Chart interpretation exercises
= = = = = = =

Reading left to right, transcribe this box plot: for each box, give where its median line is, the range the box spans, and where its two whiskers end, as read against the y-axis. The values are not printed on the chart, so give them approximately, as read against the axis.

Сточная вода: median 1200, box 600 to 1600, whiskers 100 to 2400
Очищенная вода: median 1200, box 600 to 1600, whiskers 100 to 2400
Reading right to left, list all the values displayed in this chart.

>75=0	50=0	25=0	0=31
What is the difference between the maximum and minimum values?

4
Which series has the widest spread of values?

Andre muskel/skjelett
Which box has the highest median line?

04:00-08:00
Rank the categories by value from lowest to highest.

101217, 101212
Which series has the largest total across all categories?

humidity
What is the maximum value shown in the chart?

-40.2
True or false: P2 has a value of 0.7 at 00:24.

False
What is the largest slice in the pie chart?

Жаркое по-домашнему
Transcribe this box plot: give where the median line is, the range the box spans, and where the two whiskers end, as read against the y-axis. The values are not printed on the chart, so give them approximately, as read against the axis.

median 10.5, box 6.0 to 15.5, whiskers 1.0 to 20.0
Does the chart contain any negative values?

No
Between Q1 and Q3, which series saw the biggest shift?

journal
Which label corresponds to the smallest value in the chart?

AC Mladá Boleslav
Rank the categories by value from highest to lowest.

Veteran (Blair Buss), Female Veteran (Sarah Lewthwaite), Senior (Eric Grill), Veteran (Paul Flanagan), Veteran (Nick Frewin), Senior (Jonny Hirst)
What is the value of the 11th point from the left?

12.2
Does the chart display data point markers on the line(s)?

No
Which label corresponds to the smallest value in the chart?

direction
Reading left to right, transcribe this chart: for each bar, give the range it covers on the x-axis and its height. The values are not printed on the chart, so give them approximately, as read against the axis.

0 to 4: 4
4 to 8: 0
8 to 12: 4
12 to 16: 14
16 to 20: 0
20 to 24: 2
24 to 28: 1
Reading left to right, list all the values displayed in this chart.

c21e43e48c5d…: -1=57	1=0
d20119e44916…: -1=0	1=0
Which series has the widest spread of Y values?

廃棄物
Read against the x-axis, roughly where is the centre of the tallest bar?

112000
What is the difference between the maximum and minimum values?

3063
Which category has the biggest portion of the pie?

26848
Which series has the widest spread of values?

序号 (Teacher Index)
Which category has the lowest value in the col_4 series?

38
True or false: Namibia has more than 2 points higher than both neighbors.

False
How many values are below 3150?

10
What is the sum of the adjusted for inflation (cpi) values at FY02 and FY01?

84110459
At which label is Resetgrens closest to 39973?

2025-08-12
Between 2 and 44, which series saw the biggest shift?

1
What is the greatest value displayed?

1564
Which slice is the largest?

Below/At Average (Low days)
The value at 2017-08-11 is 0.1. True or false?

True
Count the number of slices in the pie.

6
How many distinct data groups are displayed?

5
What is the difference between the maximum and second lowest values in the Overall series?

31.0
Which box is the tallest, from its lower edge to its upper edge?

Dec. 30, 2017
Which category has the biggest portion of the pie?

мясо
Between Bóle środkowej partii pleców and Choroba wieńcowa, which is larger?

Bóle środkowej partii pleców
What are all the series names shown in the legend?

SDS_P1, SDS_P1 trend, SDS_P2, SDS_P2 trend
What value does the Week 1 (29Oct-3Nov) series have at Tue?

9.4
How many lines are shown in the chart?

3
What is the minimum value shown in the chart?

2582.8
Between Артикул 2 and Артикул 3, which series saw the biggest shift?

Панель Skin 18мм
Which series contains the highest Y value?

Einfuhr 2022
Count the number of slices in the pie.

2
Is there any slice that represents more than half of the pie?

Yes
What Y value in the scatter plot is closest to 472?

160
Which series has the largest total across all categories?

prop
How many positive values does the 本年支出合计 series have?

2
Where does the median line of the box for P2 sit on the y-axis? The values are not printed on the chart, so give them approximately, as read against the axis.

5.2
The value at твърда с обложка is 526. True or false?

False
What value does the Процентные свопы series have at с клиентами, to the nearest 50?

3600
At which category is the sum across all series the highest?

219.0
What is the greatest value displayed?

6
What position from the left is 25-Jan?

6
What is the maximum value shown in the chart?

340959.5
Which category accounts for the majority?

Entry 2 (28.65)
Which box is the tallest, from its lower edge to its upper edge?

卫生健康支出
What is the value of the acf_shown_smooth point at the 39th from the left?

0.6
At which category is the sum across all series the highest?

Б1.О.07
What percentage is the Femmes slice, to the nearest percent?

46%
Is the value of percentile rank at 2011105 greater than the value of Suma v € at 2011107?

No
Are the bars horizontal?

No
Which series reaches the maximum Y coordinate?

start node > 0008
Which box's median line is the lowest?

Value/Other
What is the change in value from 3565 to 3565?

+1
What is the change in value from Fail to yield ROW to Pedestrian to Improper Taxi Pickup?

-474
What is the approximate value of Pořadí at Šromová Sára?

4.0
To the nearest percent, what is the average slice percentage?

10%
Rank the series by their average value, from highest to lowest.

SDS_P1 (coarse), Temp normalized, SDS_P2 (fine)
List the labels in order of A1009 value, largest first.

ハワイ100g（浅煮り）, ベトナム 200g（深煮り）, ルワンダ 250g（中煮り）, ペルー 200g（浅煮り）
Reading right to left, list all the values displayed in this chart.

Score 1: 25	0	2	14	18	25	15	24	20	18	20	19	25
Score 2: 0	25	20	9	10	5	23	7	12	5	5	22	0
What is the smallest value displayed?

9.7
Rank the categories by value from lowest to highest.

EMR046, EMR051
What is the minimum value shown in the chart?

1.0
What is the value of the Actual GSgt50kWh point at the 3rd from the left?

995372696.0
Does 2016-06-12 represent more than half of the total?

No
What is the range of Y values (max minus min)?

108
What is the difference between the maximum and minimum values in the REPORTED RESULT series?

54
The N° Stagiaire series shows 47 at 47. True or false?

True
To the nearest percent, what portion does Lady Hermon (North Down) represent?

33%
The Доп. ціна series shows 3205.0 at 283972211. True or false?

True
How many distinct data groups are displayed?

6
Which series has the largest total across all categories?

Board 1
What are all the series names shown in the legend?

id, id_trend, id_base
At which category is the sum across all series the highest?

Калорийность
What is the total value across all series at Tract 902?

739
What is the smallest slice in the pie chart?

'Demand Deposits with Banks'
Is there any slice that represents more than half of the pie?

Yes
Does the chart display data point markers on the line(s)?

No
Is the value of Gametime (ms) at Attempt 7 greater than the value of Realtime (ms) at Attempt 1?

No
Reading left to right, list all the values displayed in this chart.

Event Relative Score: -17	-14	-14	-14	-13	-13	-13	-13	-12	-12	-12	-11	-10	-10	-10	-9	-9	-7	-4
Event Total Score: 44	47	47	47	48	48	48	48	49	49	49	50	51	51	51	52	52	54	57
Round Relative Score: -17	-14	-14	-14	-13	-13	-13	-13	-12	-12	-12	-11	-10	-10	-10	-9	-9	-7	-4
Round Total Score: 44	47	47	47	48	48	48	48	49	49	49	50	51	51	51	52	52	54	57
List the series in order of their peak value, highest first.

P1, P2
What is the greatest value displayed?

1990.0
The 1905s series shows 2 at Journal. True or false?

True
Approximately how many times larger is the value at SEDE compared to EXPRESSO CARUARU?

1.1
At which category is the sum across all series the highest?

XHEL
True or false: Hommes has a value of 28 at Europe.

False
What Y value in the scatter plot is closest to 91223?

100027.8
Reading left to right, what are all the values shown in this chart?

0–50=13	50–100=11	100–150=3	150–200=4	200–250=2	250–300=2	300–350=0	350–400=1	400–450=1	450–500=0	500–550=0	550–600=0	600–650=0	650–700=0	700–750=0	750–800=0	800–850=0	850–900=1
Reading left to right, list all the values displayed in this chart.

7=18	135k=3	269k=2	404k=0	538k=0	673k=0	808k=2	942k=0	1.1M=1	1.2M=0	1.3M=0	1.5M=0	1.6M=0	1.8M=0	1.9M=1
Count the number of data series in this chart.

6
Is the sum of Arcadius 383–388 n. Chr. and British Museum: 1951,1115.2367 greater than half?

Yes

= = = = = = =

*About this exercise*: Copy out the lines above word for word, covering only the stretch from the line containing "id, id_trend, id_base" through the line containing "Count the number of data".

*Expected answer*:
id, id_trend, id_base
At which category is the sum across all series the highest?

Калорийность
What is the total value across all series at Tract 902?

739
What is the smallest slice in the pie chart?

'Demand Deposits with Banks'
Is there any slice that represents more than half of the pie?

Yes
Does the chart display data point markers on the line(s)?

No
Is the value of Gametime (ms) at Attempt 7 greater than the value of Realtime (ms) at Attempt 1?

No
Reading left to right, list all the values displayed in this chart.

Event Relative Score: -17	-14	-14	-14	-13	-13	-13	-13	-12	-12	-12	-11	-10	-10	-10	-9	-9	-7	-4
Event Total Score: 44	47	47	47	48	48	48	48	49	49	49	50	51	51	51	52	52	54	57
Round Relative Score: -17	-14	-14	-14	-13	-13	-13	-13	-12	-12	-12	-11	-10	-10	-10	-9	-9	-7	-4
Round Total Score: 44	47	47	47	48	48	48	48	49	49	49	50	51	51	51	52	52	54	57
List the series in order of their peak value, highest first.

P1, P2
What is the greatest value displayed?

1990.0
The 1905s series shows 2 at Journal. True or false?

True
Approximately how many times larger is the value at SEDE compared to EXPRESSO CARUARU?

1.1
At which category is the sum across all series the highest?

XHEL
True or false: Hommes has a value of 28 at Europe.

False
What Y value in the scatter plot is closest to 91223?

100027.8
Reading left to right, what are all the values shown in this chart?

0–50=13	50–100=11	100–150=3	150–200=4	200–250=2	250–300=2	300–350=0	350–400=1	400–450=1	450–500=0	500–550=0	550–600=0	600–650=0	650–700=0	700–750=0	750–800=0	800–850=0	850–900=1
Reading left to right, list all the values displayed in this chart.

7=18	135k=3	269k=2	404k=0	538k=0	673k=0	808k=2	942k=0	1.1M=1	1.2M=0	1.3M=0	1.5M=0	1.6M=0	1.8M=0	1.9M=1
Count the number of data series in this chart.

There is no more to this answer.